2)unlock "tmp" in sip_new while calling ast_exists_extension this is my favored option
By: Gregory Hinton Nietsky (irroot) 2011-10-20 09:16:49.370-0500
I dont like deadlocks !!!
patch that unlocks the channel to prevent deadlock in dialplan reload
By: Byron Clark (byronclark) 2011-10-20 09:21:53.512-0500
That patch does seem like the simplest route, but is it safe to unlock tmp there?
By: Gregory Hinton Nietsky (irroot) 2011-10-20 09:24:34.304-0500
as its just been created and its sitting around waiting to do something ie no pbx thread running on it should be fine we holding the ref to it so it wont disapear either.
the lock should come after the if and else ill post a v2 soon just to be pedantic while the exten is been set.
By: Gregory Hinton Nietsky (irroot) 2011-10-20 09:25:34.588-0500
More pedantic lock before changing exten.
By: Gregory Hinton Nietsky (irroot) 2011-10-20 09:27:39.190-0500
the one thing i see is that the locking order gets messed up this can lead to problems as the channel will be locked after the pvt.

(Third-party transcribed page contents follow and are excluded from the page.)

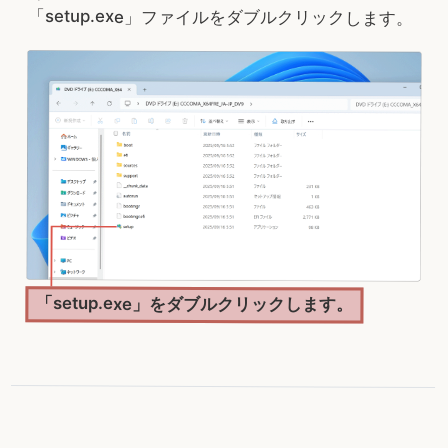
「setup.exe」ファイルをダブルクリックします。
「setup.exe」をダブルクリックします。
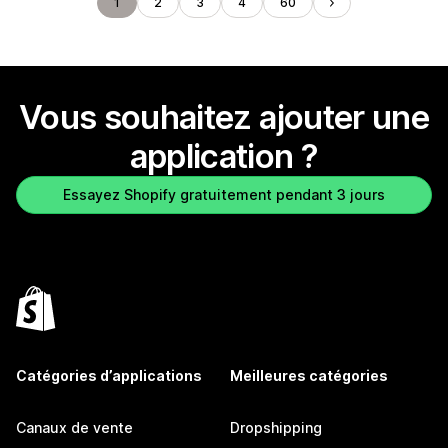
1
2
3
4
60
Vous souhaitez ajouter une
application ?
Essayez Shopify gratuitement pendant 3 jours
Catégories d’applications
Meilleures catégories
Canaux de vente
Dropshipping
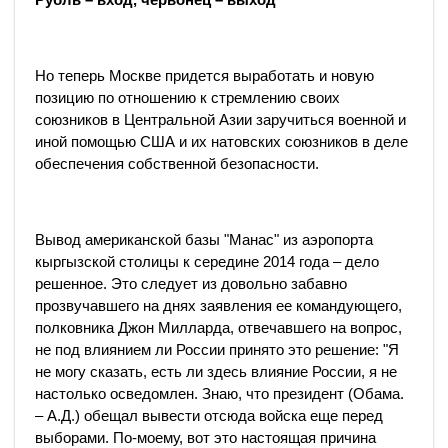
Но теперь Москве придется выработать и новую
позицию по отношению к стремлению своих
союзников в Центральной Азии заручиться военной и
иной помощью США и их натовских союзников в деле
обеспечения собственной безопасности.
Вывод американской базы "Манас" из аэропорта
кыргызской столицы к середине 2014 года – дело
решенное. Это следует из довольно забавно
прозвучавшего на днях заявления ее командующего,
полковника Джон Милларда, отвечавшего на вопрос,
не под влиянием ли России принято это решение: "Я
не могу сказать, есть ли здесь влияние России, я не
настолько осведомлен. Знаю, что президент (Обама.
– А.Д.) обещал вывести отсюда войска еще перед
выборами. По-моему, вот это настоящая причина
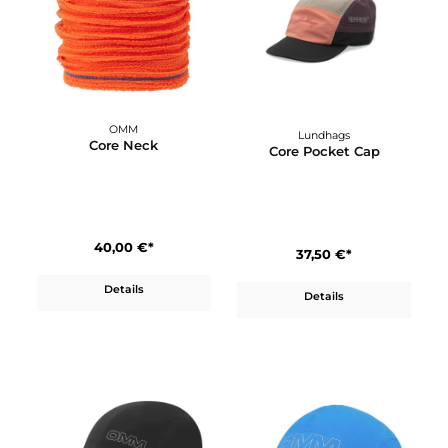
OMM
Lundhags
Core Neck
Core Pocket Cap
40,00 €*
37,50 €*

By: Gregory Hinton Nietsky (irroot) 2011-10-20 09:59:47.295-0500
Make sure locking order not inverted.
By: Byron Clark (byronclark) 2011-10-20 10:41:16.390-0500
Thanks for the patch. I'm going to build and test under load.
By: Byron Clark (byronclark) 2011-10-20 12:47:15.384-0500
[^ASTERISK-18740.patch] is a slightly modified version of [^sip_exists_exten_dlock_3.diff]. It uses the correct locking function on the channel.
I've been unable to reproduce the deadlock with the patch.
By: Gregory Hinton Nietsky (irroot) 2011-10-20 12:59:37.547-0500
shot thx for the feedback ... nice job
By: Byron Clark (byronclark) 2011-10-24 16:55:50.085-0500
[^ASTERISK-18740.patch] has been running under full load for a few days now. No deadlocks, and no corruption that I've seen.
By: Richard Mudgett (rmudgett) 2011-11-08 18:45:37.635-0600
[^jira_asterisk_18740_v1.8.patch] should take care of the deadlock in the general case of a hint extension callback. This patch is a continuation of the fix for ASTERISK-17760.
I was initially going to just commit [^ASTERISK-18740.patch] as the most expedient way to avoid the deadlock. However, I found that the hint callback notifying of a hint extension removal during a dialplan merge was called with too many locks held.
By: Richard Mudgett (rmudgett) 2011-11-08 18:51:27.724-0600
Please test the new patch.
By: Byron Clark (byronclark) 2011-11-09 10:49:02.475-0600
I'm still getting the deadlock with [^jira_asterisk_18740_v1.8.patch]. [^after_jira_asterisk_18740_v1.8.patch_deadlock.txt] is the "core show locks" output.
By: Byron Clark (byronclark) 2011-11-09 10:50:42.594-0600
Most recent testing was done against asterisk 220.127.116.11-rc2 with this patch applied.
By: Richard Mudgett (rmudgett) 2011-11-09 14:09:28.544-0600
I finally found the backtrace path that the core show locks file inconveniently lists as unknown calls between ast_merge_contexts_and_delete() and ast_device_state(). It is the call to ast_add_extension_nolock() in ast_merge_contexts_and_delete(). The changes [^jira_asterisk_18740_v1.8.patch] makes are after the deadlock path.
I am just going to commit [^ASTERISK-18740.patch] as it adequately fixes this deadlock.